Abstract:
Early identification and intervention for childhood hearing loss assists in the reduction of delays in speech and language development. Otoacoustic emissions (OAEs) are commonly used for identifying hearing loss through newborn hearing screening (NHS). Recent technological advances in NHS have created more feasible and accessible services, however no objective smartphone-based screening applications (apps) have been validated. This study aimed to compare the screening outcomes of a smartphone-based OAE screening device to a commercially available OAE screening device. More specifically, the within-participant outcomes of the OAEs, in terms of screening concordance, signal, noise, and SNRs were compared to measure equivalence between the two devices.
NHS at two tertiary public healthcare hospitals was conducted over a period of 8 months. The primary investigator followed a one-step screening protocol by means of which only OAEs were performed on each infant rather than a two-step screening protocol of OAEs and automated auditory brainstem responses (AABR). All infants less than three months of age were eligible for the study. DPOAE and TEOAE screenings were performed using the Otodynamics ILO v6 device (comparator) and the hearX OAE device. The screening technology namely the hearOAE and Otodynamics ILO, was used in an alternating manner on each day of the data collection period. Every participant was required to undergo OAE screening, which included either Distortion Product Otoacoustic Emission (DPOAE) screening or Transient Evoked Otoacoustic Emission (TEOAE) screening.
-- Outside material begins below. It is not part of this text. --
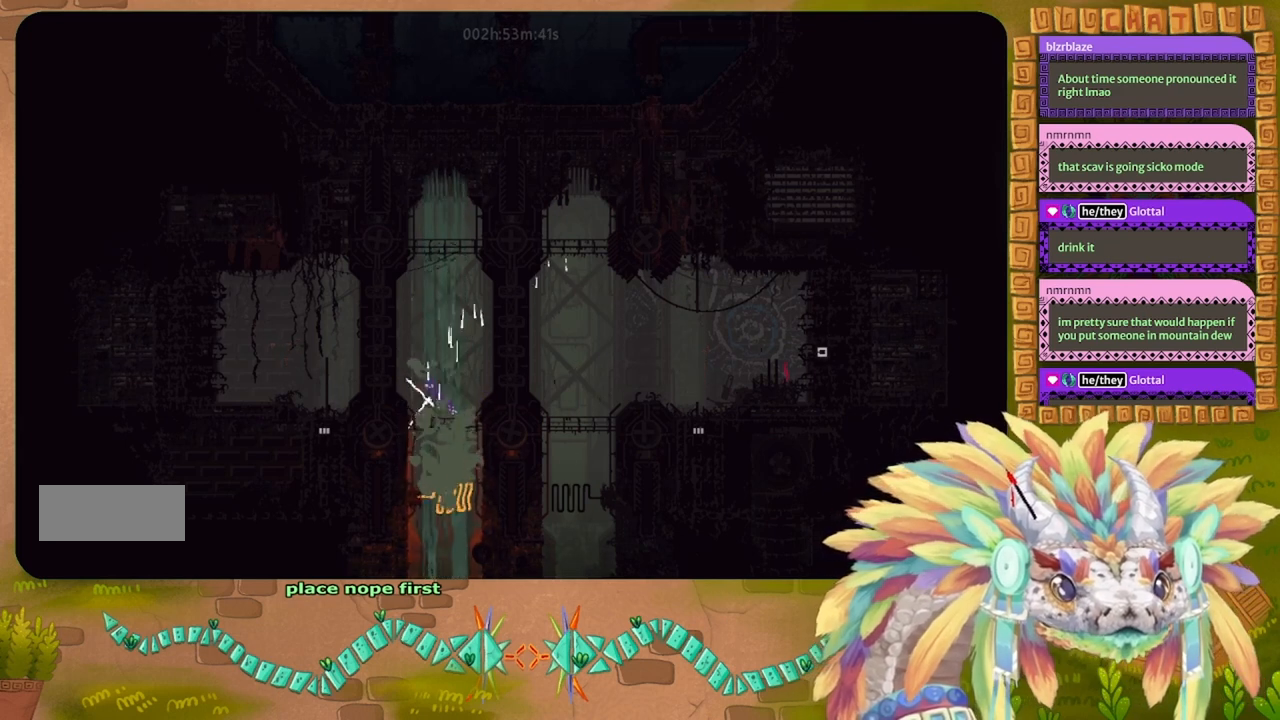
{"keys": [], "events": [[100, "left", "up"], [300, "right", "down"], [467, "right", "up"]]}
A total of 176 infants (352 ears) (48.9% female) underwent TEOAE and DPOAE newborn hearing screening by a dedicated screener. The mean age at the time of screening was 4.5 days (SD 11.3). Statistically significant within-participant differences for DPOAE were measured for infants in the Neonatal Intensive Care Unit (NICU) on the pass/refer outcomes where infants who spent time in the NICU were 3.09 times more likely to refer DPOAE screening using the hearOAE device (p=0.029). Inter-device DPOAE comparison indicated no statistically significant difference in the refer rate between the devices (p=0.238). Similarly, inter-device differences for TEOAEs were measured for pass/refer outcomes. A statistically higher NHS pass rate was measured for TEOAEs with the hearOAE compared to the Otodynamics ILOs (p=0.009). The inter-device, within-participant diagnostic concordance was 89.7% and 85.0% for DPOAE and TEOAE respectively.
The current study concluded that the hearOAE yielded outcomes comparable to the Otodynamics ILO v6 in terms of the overall pass and/or refer outcome. This verifies the performance of the novel smartphone-based OAE device and may facilitate increased accessibility of NHS services as mHealth is becoming a recognised alternative method in NHS programs globally.